Luis Felipe de Oliveira      In an interview with Air Transport News (February 28, 2021), ACI World’s Director General Luis Felipe de Oliveira (left) conveyed an encouragingly familiar message. “From the beginning of the crisis (the pandemic), ACI World has been active with ICAO, the WHO, IATA, global governments, and regulators, advocating for members. This year in particular, airports, airlines, governments, and regulators have looked to ICAO and its Council Aviation Recovery Task Force (CART) to provide practical and consistent guidance to the industry and governments.”
     While a few high-profile individuals in our industry changed titles and employers in the last year, I never felt any alarm that work would cease due to vacancies. People whose names may be less recognizable quietly complete critical functions – just as they always have done. Sufficient experience and wisdom are readily accessible if one simply knows where to find them.

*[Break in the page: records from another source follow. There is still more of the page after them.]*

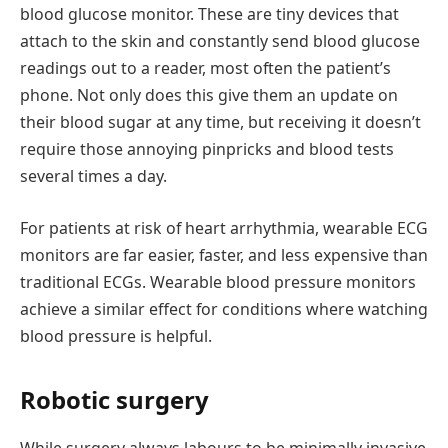
blood glucose monitor. These are tiny devices that
attach to the skin and constantly send blood glucose
readings out to a reader, most often the patient’s
phone. Not only does this give them an update on
their blood sugar at any time, but receiving it doesn’t
require those annoying pinpricks and blood tests
several times a day.
For patients at risk of heart arrhythmia, wearable ECG
monitors are far easier, faster, and less expensive than
traditional ECGs. Wearable blood pressure monitors
achieve a similar effect for conditions where watching
blood pressure is helpful.
Robotic surgery
While surgery always labours to be minimally invasive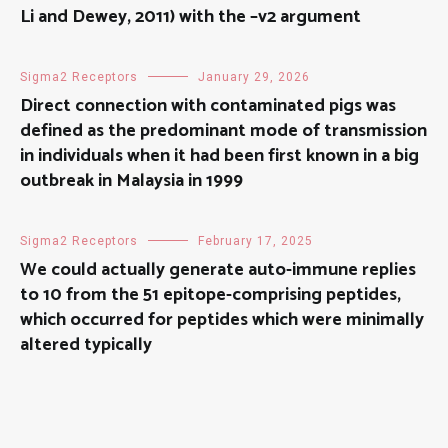
Li and Dewey, 2011) with the –v2 argument
Sigma2 Receptors
January 29, 2026
Direct connection with contaminated pigs was
defined as the predominant mode of transmission
in individuals when it had been first known in a big
outbreak in Malaysia in 1999
Sigma2 Receptors
February 17, 2025
We could actually generate auto-immune replies
to 10 from the 51 epitope-comprising peptides,
which occurred for peptides which were minimally
altered typically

     I have also been reassured by the applied experience of having observed how our industry – at the individual and corporate levels, as well as trade associations representing them – puts aside differences when critical challenges require cooperation. I never doubted that airlines, forwarders, handlers, trucking companies, airport operators and regulators would rise for the common good of the citizens we serve.
Michael Webber

Michael Webber

Postscript: Principally operating his own Austin, TX-based consulting firm serving airport operators on cargo issues, Michael Webber also works (on a consulting basis) with the World Bank on air cargo-oriented projects. Just as he seemed to be indicating that he may be ready to leave the air cargo industry entirely, he shared with us that he accepted an invitation to join the Airforwarders Association’s Cargo Congestion Committee. Old habits die hard.